Glaciation is a slow process. As an ice age approaches, the climate gradually becomes colder, but when the climate shifts to warmer temperatures, the change is much quicker (approximately 1000 years). Glacier ice varies from ice you would find in your freezer. It is made of packed snow and has a plastic-like movement. The last glacier to pass through this region was the Wisconsin, which brought the Laurentide Ice Sheet to the region, 11,000 years ago. The Laurentide Ice Sheet was up to two miles thick and merged on its western side with the Cordilleran Ice Sheet. Mount Washington at 6,288 feet is the highest peak in Northeastern United States and is approximately 120 miles northeast of Saint-Gaudens NHS. During the Wisconsin ice age Mount Washington was blanketed in ice a mile (5,280 feet) thick.
As the seasons and temperatures changed, the ice went through periods of freezing and thawing.

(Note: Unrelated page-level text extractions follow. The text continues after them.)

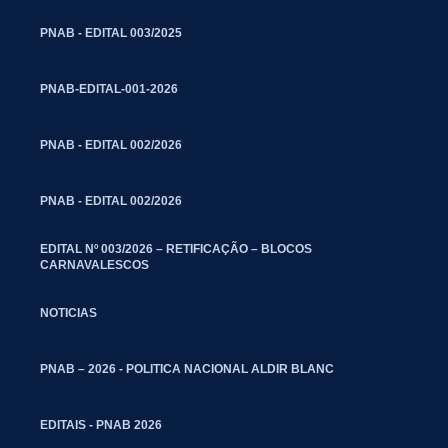
PNAB - EDITAL 003/2025
PNAB-EDITAL-001-2026
PNAB - EDITAL 002/2026
PNAB - EDITAL 002/2026
EDITAL Nº 003/2026 – RETIFICAÇÃO – BLOCOS
CARNAVALESCOS
NOTICIAS
PNAB – 2026 - POLITICA NACIONAL ALDIR BLANC
EDITAIS - PNAB 2026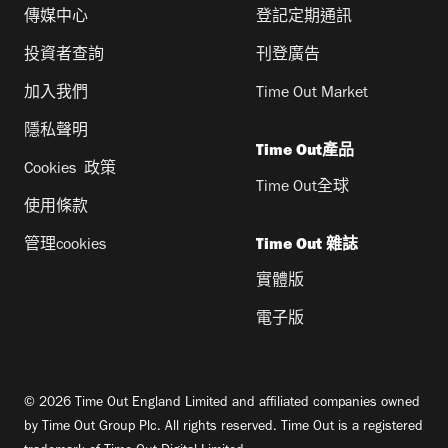
傳媒中心
登記定期通訊
投資者查詢
刊登廣告
加入我們
Time Out Market
隱私聲明
Time Out產品
Cookies 政策
Time Out全球
使用條款
管理cookies
Time Out 雜誌
實體版
電子版
© 2026 Time Out England Limited and affiliated companies owned
by Time Out Group Plc. All rights reserved. Time Out is a registered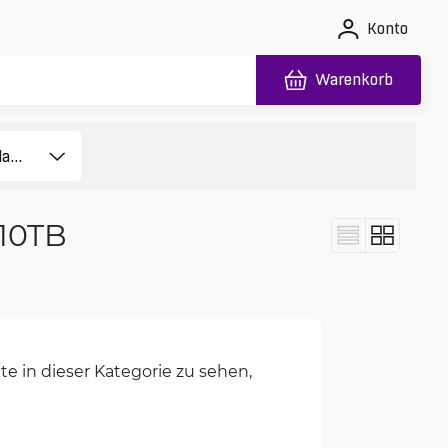
Konto
Warenkorb
 10TB
e in dieser Kategorie zu sehen,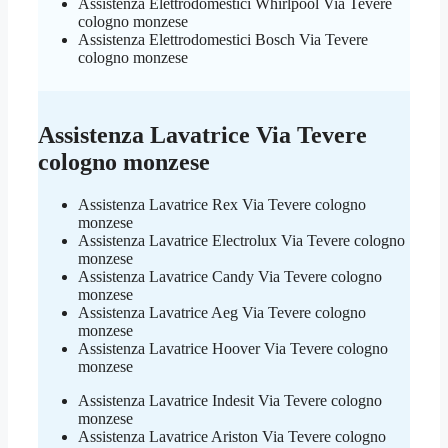
Assistenza Elettrodomestici Whirlpool Via Tevere
cologno monzese
Assistenza Elettrodomestici Bosch Via Tevere
cologno monzese
Assistenza Lavatrice Via Tevere
cologno monzese
Assistenza Lavatrice Rex Via Tevere cologno
monzese
Assistenza Lavatrice Electrolux Via Tevere cologno
monzese
Assistenza Lavatrice Candy Via Tevere cologno
monzese
Assistenza Lavatrice Aeg Via Tevere cologno
monzese
Assistenza Lavatrice Hoover Via Tevere cologno
monzese
Assistenza Lavatrice Indesit Via Tevere cologno
monzese
Assistenza Lavatrice Ariston Via Tevere cologno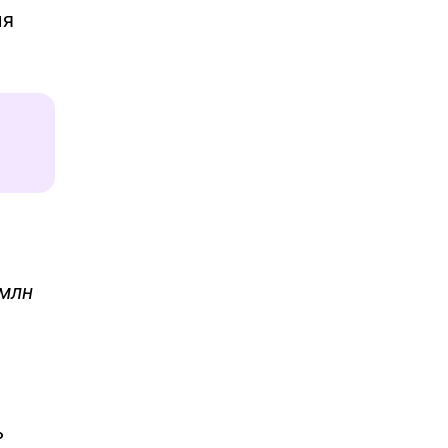
ия
 млн
ь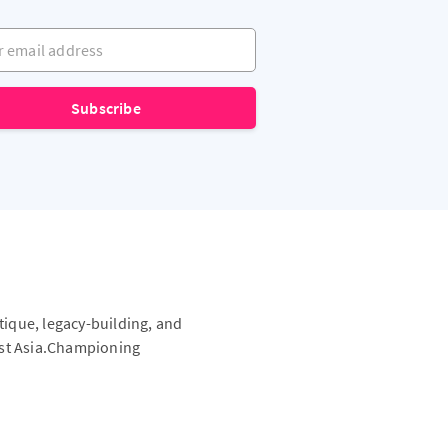
mail address
Subscribe
itique, legacy-building, and
ast Asia.Championing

As the temperature increased and the ice melted the glacier would “retreat” and when the temperature decreased and the melt water froze again the glacier would “advance”. This retreat and advance occurred in a North-South flow pattern several times in the Connecticut River Valley. This movement also accounts for the rounded hills and scraped to the bedrock soils.
As the temperatures warm and glaciers melt glacial lakes and streams are formed along the melting edge. Sediment in the melt waters was deposited from the Laurentide Ice Sheet and blocked a valley passage in Rocky Hill, Connecticut allowing for the formation of Glacial Lake Hitchcock, which at its peak stretched 200 miles north to St. Johnsbury, Vermont. The sediment dam in Rocky Hill slowly eroded and collapsed, allowing Glacial Lake Hitchcock to drain in a period of approximately 100-200 years. At its peak Lake Hitchcock’s waters would have reached the second story windows of Aspet (Augustus Saint-Gaudens’ home). At that point the waters would have been two miles wide in this area.